Judaism was central to Isaac. “He talked about Jewish historical events all the time,” David said. “They were fresh to him. He talked about them as if they had happened in the not-too-distant past. He was extremely well-versed in the Bible. I once asked him about a Talmud set on his shelf and he said his father had sent it to him. His father had high hopes that he’d become a Talmud scholar.”
When Isaac’s wife was writing a dissertation on the Land of Israel movement — opposing the land-for-peace movement — which became the book Israel Divided, he assisted her and accompanied her to meetings. His own sympathies were with the Land of Israel Movement, and at one of their meetings he suggested there should be a counterpart organization in the U.S. to lobby for retaining the territories liberated in the 1967 Six-Day War.
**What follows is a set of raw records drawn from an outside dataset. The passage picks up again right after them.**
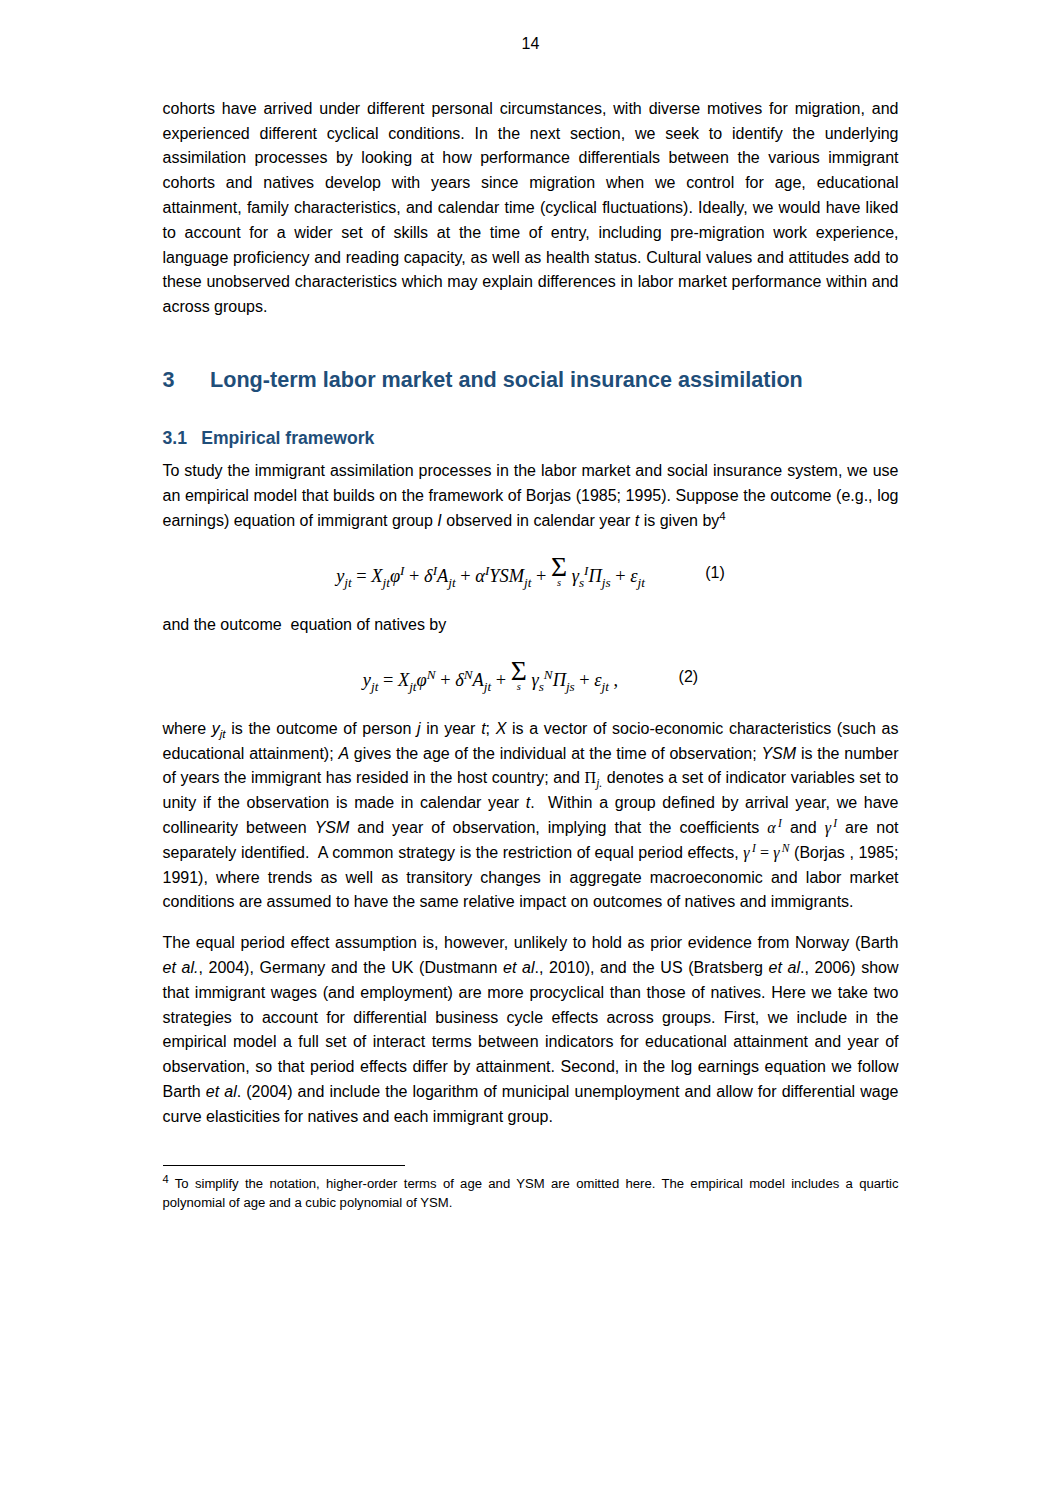14
cohorts have arrived under different personal circumstances, with diverse motives for migration, and experienced different cyclical conditions. In the next section, we seek to identify the underlying assimilation processes by looking at how performance differentials between the various immigrant cohorts and natives develop with years since migration when we control for age, educational attainment, family characteristics, and calendar time (cyclical fluctuations). Ideally, we would have liked to account for a wider set of skills at the time of entry, including pre-migration work experience, language proficiency and reading capacity, as well as health status. Cultural values and attitudes add to these unobserved characteristics which may explain differences in labor market performance within and across groups.
3 Long-term labor market and social insurance assimilation
3.1 Empirical framework
To study the immigrant assimilation processes in the labor market and social insurance system, we use an empirical model that builds on the framework of Borjas (1985; 1995). Suppose the outcome (e.g., log earnings) equation of immigrant group I observed in calendar year t is given by4
yjt = XjtφI + δIAjt + αIYSMjt + Σs γsIΠjs + εjt (1)
and the outcome equation of natives by
yjt = XjtφN + δNAjt + Σs γsNΠjs + εjt , (2)
where yjt is the outcome of person j in year t; X is a vector of socio-economic characteristics (such as educational attainment); A gives the age of the individual at the time of observation; YSM is the number of years the immigrant has resided in the host country; and Πj. denotes a set of indicator variables set to unity if the observation is made in calendar year t. Within a group defined by arrival year, we have collinearity between YSM and year of observation, implying that the coefficients α I and γ I are not separately identified. A common strategy is the restriction of equal period effects, γ I = γ N (Borjas , 1985; 1991), where trends as well as transitory changes in aggregate macroeconomic and labor market conditions are assumed to have the same relative impact on outcomes of natives and immigrants.
The equal period effect assumption is, however, unlikely to hold as prior evidence from Norway (Barth et al., 2004), Germany and the UK (Dustmann et al., 2010), and the US (Bratsberg et al., 2006) show that immigrant wages (and employment) are more procyclical than those of natives. Here we take two strategies to account for differential business cycle effects across groups. First, we include in the empirical model a full set of interact terms between indicators for educational attainment and year of observation, so that period effects differ by attainment. Second, in the log earnings equation we follow Barth et al. (2004) and include the logarithm of municipal unemployment and allow for differential wage curve elasticities for natives and each immigrant group.
4 To simplify the notation, higher-order terms of age and YSM are omitted here. The empirical model includes a quartic polynomial of age and a cubic polynomial of YSM.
Later, after he returned to the States, he was pursued by Shmuel Katz, a former member of the Irgun’s high command who was active in the Land of Israel Movement, (which was remarkable at that time for bringing together well-known figures from every part of the political spectrum.) Katz brought together a number of people who formed the base of the new organization, and thus Americans for a Safe Israel (AFSI) was born, with Isaac serving as chairman. A few years later he turned over the reins to Herbert Zweibon who led the organization until his death. Isaac would often say his greatest contribution to AFSI was recruiting Zweibon. The organization is active to this day.
“Dad, who possessed a deep political understanding throughout his life and a sense of responsibility to try and do something about the depredations of the radical Left, was also involved in other organizations,” David said. “He was vice chairman of SE2, Scientists and Engineers for Secure Energy, Inc. The group, which included many prominent scientists, advocated for the peaceful use of nuclear power and attempted to counter the anti-nuclear movement.
“Through his involvement with SE2 he became friendly with Dr. Edward Teller, father of the hydrogen bomb. He was also on the board of The University Centers for Rational Alternatives (UCRA), which was founded in response to the rise of student radicalism in the late 1960s. The group published a monthly journal Measure.”
Isaac is survived by his wife, Rael; four sons, Gamaliel, Gideon, Raphael, and David; and five grandchildren.